## Instructions for the task:
Please restate the data word for word, in full.

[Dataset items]
──────

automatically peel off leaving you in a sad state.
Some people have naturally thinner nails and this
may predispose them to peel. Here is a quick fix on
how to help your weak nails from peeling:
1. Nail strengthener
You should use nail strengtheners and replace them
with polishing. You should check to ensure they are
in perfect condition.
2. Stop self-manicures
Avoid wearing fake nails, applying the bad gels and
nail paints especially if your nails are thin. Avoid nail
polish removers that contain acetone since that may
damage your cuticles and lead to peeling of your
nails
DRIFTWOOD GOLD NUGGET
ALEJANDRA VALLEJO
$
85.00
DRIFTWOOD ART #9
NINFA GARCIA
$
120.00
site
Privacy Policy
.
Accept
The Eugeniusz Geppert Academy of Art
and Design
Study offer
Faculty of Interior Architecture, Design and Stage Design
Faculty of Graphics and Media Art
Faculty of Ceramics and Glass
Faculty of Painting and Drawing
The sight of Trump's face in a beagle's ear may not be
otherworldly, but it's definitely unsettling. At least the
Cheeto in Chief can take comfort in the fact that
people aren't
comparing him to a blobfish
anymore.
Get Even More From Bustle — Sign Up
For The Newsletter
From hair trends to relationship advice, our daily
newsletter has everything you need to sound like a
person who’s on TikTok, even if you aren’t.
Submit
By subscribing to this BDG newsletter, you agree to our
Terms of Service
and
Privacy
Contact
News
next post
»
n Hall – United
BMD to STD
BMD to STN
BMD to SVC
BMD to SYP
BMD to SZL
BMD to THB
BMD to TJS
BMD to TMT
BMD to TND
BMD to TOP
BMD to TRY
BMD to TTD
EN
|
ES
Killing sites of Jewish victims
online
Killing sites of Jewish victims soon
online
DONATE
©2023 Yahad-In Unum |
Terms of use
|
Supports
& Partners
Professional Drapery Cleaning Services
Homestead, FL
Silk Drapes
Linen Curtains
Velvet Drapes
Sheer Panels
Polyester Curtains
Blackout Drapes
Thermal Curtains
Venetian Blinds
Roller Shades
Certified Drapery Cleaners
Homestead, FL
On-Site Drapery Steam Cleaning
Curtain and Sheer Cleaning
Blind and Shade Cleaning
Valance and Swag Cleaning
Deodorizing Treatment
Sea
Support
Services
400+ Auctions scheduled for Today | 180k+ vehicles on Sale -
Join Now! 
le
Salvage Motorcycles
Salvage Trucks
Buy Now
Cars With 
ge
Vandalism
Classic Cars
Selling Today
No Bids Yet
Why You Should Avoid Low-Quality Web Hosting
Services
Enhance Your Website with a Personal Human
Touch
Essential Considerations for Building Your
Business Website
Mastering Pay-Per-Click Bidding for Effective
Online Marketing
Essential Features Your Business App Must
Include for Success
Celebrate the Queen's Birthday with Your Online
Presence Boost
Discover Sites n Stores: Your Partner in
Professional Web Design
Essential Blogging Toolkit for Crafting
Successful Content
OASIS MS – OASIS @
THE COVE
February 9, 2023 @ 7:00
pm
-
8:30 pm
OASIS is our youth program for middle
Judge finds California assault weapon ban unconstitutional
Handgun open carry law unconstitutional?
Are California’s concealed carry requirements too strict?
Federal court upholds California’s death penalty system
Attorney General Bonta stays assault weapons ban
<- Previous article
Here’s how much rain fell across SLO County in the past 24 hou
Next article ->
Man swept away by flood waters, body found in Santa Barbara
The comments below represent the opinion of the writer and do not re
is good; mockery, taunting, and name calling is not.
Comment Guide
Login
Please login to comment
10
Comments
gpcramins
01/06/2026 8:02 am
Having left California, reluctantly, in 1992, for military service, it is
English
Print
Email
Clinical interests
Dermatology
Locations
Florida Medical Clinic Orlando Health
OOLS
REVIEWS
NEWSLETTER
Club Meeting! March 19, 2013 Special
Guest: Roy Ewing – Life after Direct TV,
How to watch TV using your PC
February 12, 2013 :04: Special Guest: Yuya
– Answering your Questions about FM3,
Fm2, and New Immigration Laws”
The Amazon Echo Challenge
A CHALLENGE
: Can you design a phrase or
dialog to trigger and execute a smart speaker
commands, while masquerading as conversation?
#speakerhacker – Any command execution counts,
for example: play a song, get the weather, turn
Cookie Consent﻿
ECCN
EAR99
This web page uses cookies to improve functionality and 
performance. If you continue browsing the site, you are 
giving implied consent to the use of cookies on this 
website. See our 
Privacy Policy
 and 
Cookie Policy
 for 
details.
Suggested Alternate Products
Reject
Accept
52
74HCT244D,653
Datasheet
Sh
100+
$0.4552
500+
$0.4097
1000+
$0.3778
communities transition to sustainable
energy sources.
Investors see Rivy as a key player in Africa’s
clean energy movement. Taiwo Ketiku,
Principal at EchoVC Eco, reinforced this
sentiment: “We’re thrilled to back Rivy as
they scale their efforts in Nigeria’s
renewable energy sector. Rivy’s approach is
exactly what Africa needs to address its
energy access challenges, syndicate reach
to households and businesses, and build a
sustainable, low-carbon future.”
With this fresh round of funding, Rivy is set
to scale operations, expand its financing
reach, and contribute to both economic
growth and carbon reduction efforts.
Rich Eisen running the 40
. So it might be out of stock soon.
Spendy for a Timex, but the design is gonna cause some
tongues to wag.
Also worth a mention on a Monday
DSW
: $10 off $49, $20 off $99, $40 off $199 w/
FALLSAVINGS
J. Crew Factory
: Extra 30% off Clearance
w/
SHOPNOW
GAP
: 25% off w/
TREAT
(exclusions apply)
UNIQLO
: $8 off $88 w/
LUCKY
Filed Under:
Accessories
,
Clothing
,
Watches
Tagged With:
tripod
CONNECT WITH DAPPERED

──────

## Response to this task:
automatically peel off leaving you in a sad state.
Some people have naturally thinner nails and this
may predispose them to peel. Here is a quick fix on
how to help your weak nails from peeling:
1. Nail strengthener
You should use nail strengtheners and replace them
with polishing. You should check to ensure they are
in perfect condition.
2. Stop self-manicures
Avoid wearing fake nails, applying the bad gels and
nail paints especially if your nails are thin. Avoid nail
polish removers that contain acetone since that may
damage your cuticles and lead to peeling of your
nails
DRIFTWOOD GOLD NUGGET
ALEJANDRA VALLEJO
$
85.00
DRIFTWOOD ART #9
NINFA GARCIA
$
120.00
site
Privacy Policy
.
Accept
The Eugeniusz Geppert Academy of Art
and Design
Study offer
Faculty of Interior Architecture, Design and Stage Design
Faculty of Graphics and Media Art
Faculty of Ceramics and Glass
Faculty of Painting and Drawing
The sight of Trump's face in a beagle's ear may not be
otherworldly, but it's definitely unsettling. At least the
Cheeto in Chief can take comfort in the fact that
people aren't
comparing him to a blobfish
anymore.
Get Even More From Bustle — Sign Up
For The Newsletter
From hair trends to relationship advice, our daily
newsletter has everything you need to sound like a
person who’s on TikTok, even if you aren’t.
Submit
By subscribing to this BDG newsletter, you agree to our
Terms of Service
and
Privacy
Contact
News
next post
»
n Hall – United
BMD to STD
BMD to STN
BMD to SVC
BMD to SYP
BMD to SZL
BMD to THB
BMD to TJS
BMD to TMT
BMD to TND
BMD to TOP
BMD to TRY
BMD to TTD
EN
|
ES
Killing sites of Jewish victims
online
Killing sites of Jewish victims soon
online
DONATE
©2023 Yahad-In Unum |
Terms of use
|
Supports
& Partners
Professional Drapery Cleaning Services
Homestead, FL
Silk Drapes
Linen Curtains
Velvet Drapes
Sheer Panels
Polyester Curtains
Blackout Drapes
Thermal Curtains
Venetian Blinds
Roller Shades
Certified Drapery Cleaners
Homestead, FL
On-Site Drapery Steam Cleaning
Curtain and Sheer Cleaning
Blind and Shade Cleaning
Valance and Swag Cleaning
Deodorizing Treatment
Sea
Support
Services
400+ Auctions scheduled for Today | 180k+ vehicles on Sale -
Join Now! 
le
Salvage Motorcycles
Salvage Trucks
Buy Now
Cars With 
ge
Vandalism
Classic Cars
Selling Today
No Bids Yet
Why You Should Avoid Low-Quality Web Hosting
Services
Enhance Your Website with a Personal Human
Touch
Essential Considerations for Building Your
Business Website
Mastering Pay-Per-Click Bidding for Effective
Online Marketing
Essential Features Your Business App Must
Include for Success
Celebrate the Queen's Birthday with Your Online
Presence Boost
Discover Sites n Stores: Your Partner in
Professional Web Design
Essential Blogging Toolkit for Crafting
Successful Content
OASIS MS – OASIS @
THE COVE
February 9, 2023 @ 7:00
pm
-
8:30 pm
OASIS is our youth program for middle
Judge finds California assault weapon ban unconstitutional
Handgun open carry law unconstitutional?
Are California’s concealed carry requirements too strict?
Federal court upholds California’s death penalty system
Attorney General Bonta stays assault weapons ban
<- Previous article
Here’s how much rain fell across SLO County in the past 24 hou
Next article ->
Man swept away by flood waters, body found in Santa Barbara
The comments below represent the opinion of the writer and do not re
is good; mockery, taunting, and name calling is not.
Comment Guide
Login
Please login to comment
10
Comments
gpcramins
01/06/2026 8:02 am
Having left California, reluctantly, in 1992, for military service, it is
English
Print
Email
Clinical interests
Dermatology
Locations
Florida Medical Clinic Orlando Health
OOLS
REVIEWS
NEWSLETTER
Club Meeting! March 19, 2013 Special
Guest: Roy Ewing – Life after Direct TV,
How to watch TV using your PC
February 12, 2013 :04: Special Guest: Yuya
– Answering your Questions about FM3,
Fm2, and New Immigration Laws”
The Amazon Echo Challenge
A CHALLENGE
: Can you design a phrase or
dialog to trigger and execute a smart speaker
commands, while masquerading as conversation?
#speakerhacker – Any command execution counts,
for example: play a song, get the weather, turn
Cookie Consent﻿
ECCN
EAR99
This web page uses cookies to improve functionality and 
performance. If you continue browsing the site, you are 
giving implied consent to the use of cookies on this 
website. See our 
Privacy Policy
 and 
Cookie Policy
 for 
details.
Suggested Alternate Products
Reject
Accept
52
74HCT244D,653
Datasheet
Sh
100+
$0.4552
500+
$0.4097
1000+
$0.3778
communities transition to sustainable
energy sources.
Investors see Rivy as a key player in Africa’s
clean energy movement. Taiwo Ketiku,
Principal at EchoVC Eco, reinforced this
sentiment: “We’re thrilled to back Rivy as
they scale their efforts in Nigeria’s
renewable energy sector. Rivy’s approach is
exactly what Africa needs to address its
energy access challenges, syndicate reach
to households and businesses, and build a
sustainable, low-carbon future.”
With this fresh round of funding, Rivy is set
to scale operations, expand its financing
reach, and contribute to both economic
growth and carbon reduction efforts.
Rich Eisen running the 40
. So it might be out of stock soon.
Spendy for a Timex, but the design is gonna cause some
tongues to wag.
Also worth a mention on a Monday
DSW
: $10 off $49, $20 off $99, $40 off $199 w/
FALLSAVINGS
J. Crew Factory
: Extra 30% off Clearance
w/
SHOPNOW
GAP
: 25% off w/
TREAT
(exclusions apply)
UNIQLO
: $8 off $88 w/
LUCKY
Filed Under:
Accessories
,
Clothing
,
Watches
Tagged With:
tripod
CONNECT WITH DAPPERED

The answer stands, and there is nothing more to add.